Ao longo do terceiro trimestre, a Iguatemi seguiu diligente com a alocação de capital eficiente para o contínuo aprimoramento de seu portfólio. Em 10 de setembro, foi concluído o desinvestimento total do Iguatemi São Carlos (com a saída da administração do empreendimento em 30 de novembro) e a venda de 18% do Iguatemi Alphaville, movimentos que impactaram positivamente o caixa da Companhia em R$ 111,5 milhões (54,4% do valor) e geraram um ganho de capital no EBITDA de R$ 119,5 milhões. Ainda, foi concluída a aquisição de 16,6% do RioSul Shopping Center, em 17 de setembro, com início da administração do empreendimento desde 1º de novembro. A compra foi feita através da aquisição de certificados de recebíveis imobiliários (CRI’s) da vendedora por R$252 milhões, que representa 70% do investimento.

Como parte do processo de gerenciamento do seu passivo (liability management), no final de setembro a Companhia concluiu a 13ª emissão de debêntures no valor total de R$ 300 milhões com taxa de CDI+0,45% a.a., com o objetivo de alongar o prazo médio e reduzir o custo da dívida. A nova captação permitiu o pré-pagamento da 11ª emissão de R$264 milhões, que gerou um ganho real na operação de R$ 2,9 milhões, além de aumentar em 0,8 anos o prazo médio e reduzir em 0,1p.p. o custo da dívida da empresa.

Na mesma linha, o 3T24 também foi marcado pela realização de eventos e ações exclusivas, com iniciativas como Food Spot, Pátio Gourmet e Cine Open Air, proporcionando experiências diferenciadas para atrair o público. Como evento subsequente, vale destacar a 8ª edição do Iguatemi Talks Fashion em outubro, que durante dois dias reuniu um time de palestrantes renomados para falar sobre moda, design, sustentabilidade, diversidade, negócios, wellness, inovação e criatividade no JK Iguatemi.

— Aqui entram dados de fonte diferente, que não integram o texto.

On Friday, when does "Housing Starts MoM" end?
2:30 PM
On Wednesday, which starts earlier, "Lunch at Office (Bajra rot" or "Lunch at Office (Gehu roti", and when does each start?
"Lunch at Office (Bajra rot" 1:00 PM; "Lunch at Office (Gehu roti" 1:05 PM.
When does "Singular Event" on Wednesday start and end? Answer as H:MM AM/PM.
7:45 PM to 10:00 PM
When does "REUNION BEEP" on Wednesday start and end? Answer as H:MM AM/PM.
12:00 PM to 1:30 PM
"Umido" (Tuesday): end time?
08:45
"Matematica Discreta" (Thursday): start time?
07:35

Ainda, no início de outubro, foi feito o lançamento comercial da expansão do  Iguatemi Brasília, qe terá sua área bruta locável ampliada com a adição de 15,5 mil metros quadrados ao empreendimento, quase 50% a mais em ABL. A expansão abrirá espaço para a chegada de 90 novas lojas, cinco restaurantes, quatro cafés, um salão de cabeleireiro e Alameda Wellness e uma área exclusiva de eventos. O empreendimento é porta de entrada para grandes marcas nacionais e internacionais e se consolidou como o principal polo de consumo de moda, luxo, gastronomia, entretenimento e lazer da região centro-oeste

A companhia chega ao final de 2024 confiante e com boas expectativas para o último trimestre do ano, período tradicionalmente forte para negócio com importantes datas do calendário do varejo como o Dia das Crianças, a Black Friday e o Natal. “Fechamos os nove meses de 2024 em linha com nosso guidance de resultado, atingindo um crescimento de 5,7% na receita líquida de shoppings, com margem EBITDA de 81,3%. No consolidado, entregamos uma margem EBITDA total 74,9% e CAPEX de R$ 189,0 milhões. Seguiremos na busca pela otimização de nossos empreendimentos, com foco no aumento de rentabilidade e geração de caixa, por meio da contínua qualificação de nosso mix, preenchimento de áreas vagas e criação de uma experiência de consumo diferenciada”, finaliza Guido Oliveira.